[Recorded data]
········

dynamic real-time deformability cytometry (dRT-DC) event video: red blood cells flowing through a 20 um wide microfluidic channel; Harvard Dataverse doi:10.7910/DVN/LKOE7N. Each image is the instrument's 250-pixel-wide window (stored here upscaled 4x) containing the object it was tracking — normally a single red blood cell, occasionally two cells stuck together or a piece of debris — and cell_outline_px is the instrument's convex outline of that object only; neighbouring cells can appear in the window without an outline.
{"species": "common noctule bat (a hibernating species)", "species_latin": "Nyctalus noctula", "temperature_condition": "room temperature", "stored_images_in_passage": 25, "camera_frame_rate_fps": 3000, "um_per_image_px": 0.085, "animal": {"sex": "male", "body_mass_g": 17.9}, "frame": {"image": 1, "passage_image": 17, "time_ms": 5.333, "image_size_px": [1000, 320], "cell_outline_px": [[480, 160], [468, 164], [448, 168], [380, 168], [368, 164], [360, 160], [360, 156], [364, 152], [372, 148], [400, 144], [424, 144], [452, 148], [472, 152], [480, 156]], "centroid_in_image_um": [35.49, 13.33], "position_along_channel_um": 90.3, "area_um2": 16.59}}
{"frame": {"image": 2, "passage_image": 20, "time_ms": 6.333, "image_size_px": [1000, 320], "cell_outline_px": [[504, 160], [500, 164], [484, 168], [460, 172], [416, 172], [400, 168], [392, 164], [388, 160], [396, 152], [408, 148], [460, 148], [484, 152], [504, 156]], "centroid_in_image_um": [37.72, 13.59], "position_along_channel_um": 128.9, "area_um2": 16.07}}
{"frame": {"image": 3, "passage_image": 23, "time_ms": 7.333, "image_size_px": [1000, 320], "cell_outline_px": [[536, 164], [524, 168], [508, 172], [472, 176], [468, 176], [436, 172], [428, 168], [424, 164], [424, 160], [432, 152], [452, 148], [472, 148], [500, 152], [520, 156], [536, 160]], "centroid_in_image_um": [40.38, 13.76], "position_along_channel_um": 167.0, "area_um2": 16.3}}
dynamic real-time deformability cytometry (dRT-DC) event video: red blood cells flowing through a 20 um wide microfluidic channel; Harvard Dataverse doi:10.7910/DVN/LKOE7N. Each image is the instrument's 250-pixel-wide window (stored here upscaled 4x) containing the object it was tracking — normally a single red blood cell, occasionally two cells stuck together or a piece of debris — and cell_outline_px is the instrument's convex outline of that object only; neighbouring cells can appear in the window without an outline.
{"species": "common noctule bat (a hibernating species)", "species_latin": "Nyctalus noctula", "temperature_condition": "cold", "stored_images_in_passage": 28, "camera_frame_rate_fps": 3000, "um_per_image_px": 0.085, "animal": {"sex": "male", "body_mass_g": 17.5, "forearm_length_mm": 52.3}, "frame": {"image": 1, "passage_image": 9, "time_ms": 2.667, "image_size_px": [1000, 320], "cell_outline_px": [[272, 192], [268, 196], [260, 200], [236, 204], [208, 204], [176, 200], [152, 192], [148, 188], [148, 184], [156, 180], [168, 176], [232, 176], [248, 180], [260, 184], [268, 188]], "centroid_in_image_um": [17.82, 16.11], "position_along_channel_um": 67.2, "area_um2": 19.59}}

········

**YOUR TASK:** Above are some records; repeat all of them exactly.

**THE OUTPUT:**
dynamic real-time deformability cytometry (dRT-DC) event video: red blood cells flowing through a 20 um wide microfluidic channel; Harvard Dataverse doi:10.7910/DVN/LKOE7N. Each image is the instrument's 250-pixel-wide window (stored here upscaled 4x) containing the object it was tracking — normally a single red blood cell, occasionally two cells stuck together or a piece of debris — and cell_outline_px is the instrument's convex outline of that object only; neighbouring cells can appear in the window without an outline.
{"species": "common noctule bat (a hibernating species)", "species_latin": "Nyctalus noctula", "temperature_condition": "room temperature", "stored_images_in_passage": 25, "camera_frame_rate_fps": 3000, "um_per_image_px": 0.085, "animal": {"sex": "male", "body_mass_g": 17.9}, "frame": {"image": 1, "passage_image": 17, "time_ms": 5.333, "image_size_px": [1000, 320], "cell_outline_px": [[480, 160], [468, 164], [448, 168], [380, 168], [368, 164], [360, 160], [360, 156], [364, 152], [372, 148], [400, 144], [424, 144], [452, 148], [472, 152], [480, 156]], "centroid_in_image_um": [35.49, 13.33], "position_along_channel_um": 90.3, "area_um2": 16.59}}
{"frame": {"image": 2, "passage_image": 20, "time_ms": 6.333, "image_size_px": [1000, 320], "cell_outline_px": [[504, 160], [500, 164], [484, 168], [460, 172], [416, 172], [400, 168], [392, 164], [388, 160], [396, 152], [408, 148], [460, 148], [484, 152], [504, 156]], "centroid_in_image_um": [37.72, 13.59], "position_along_channel_um": 128.9, "area_um2": 16.07}}
{"frame": {"image": 3, "passage_image": 23, "time_ms": 7.333, "image_size_px": [1000, 320], "cell_outline_px": [[536, 164], [524, 168], [508, 172], [472, 176], [468, 176], [436, 172], [428, 168], [424, 164], [424, 160], [432, 152], [452, 148], [472, 148], [500, 152], [520, 156], [536, 160]], "centroid_in_image_um": [40.38, 13.76], "position_along_channel_um": 167.0, "area_um2": 16.3}}
dynamic real-time deformability cytometry (dRT-DC) event video: red blood cells flowing through a 20 um wide microfluidic channel; Harvard Dataverse doi:10.7910/DVN/LKOE7N. Each image is the instrument's 250-pixel-wide window (stored here upscaled 4x) containing the object it was tracking — normally a single red blood cell, occasionally two cells stuck together or a piece of debris — and cell_outline_px is the instrument's convex outline of that object only; neighbouring cells can appear in the window without an outline.
{"species": "common noctule bat (a hibernating species)", "species_latin": "Nyctalus noctula", "temperature_condition": "cold", "stored_images_in_passage": 28, "camera_frame_rate_fps": 3000, "um_per_image_px": 0.085, "animal": {"sex": "male", "body_mass_g": 17.5, "forearm_length_mm": 52.3}, "frame": {"image": 1, "passage_image": 9, "time_ms": 2.667, "image_size_px": [1000, 320], "cell_outline_px": [[272, 192], [268, 196], [260, 200], [236, 204], [208, 204], [176, 200], [152, 192], [148, 188], [148, 184], [156, 180], [168, 176], [232, 176], [248, 180], [260, 184], [268, 188]], "centroid_in_image_um": [17.82, 16.11], "position_along_channel_um": 67.2, "area_um2": 19.59}}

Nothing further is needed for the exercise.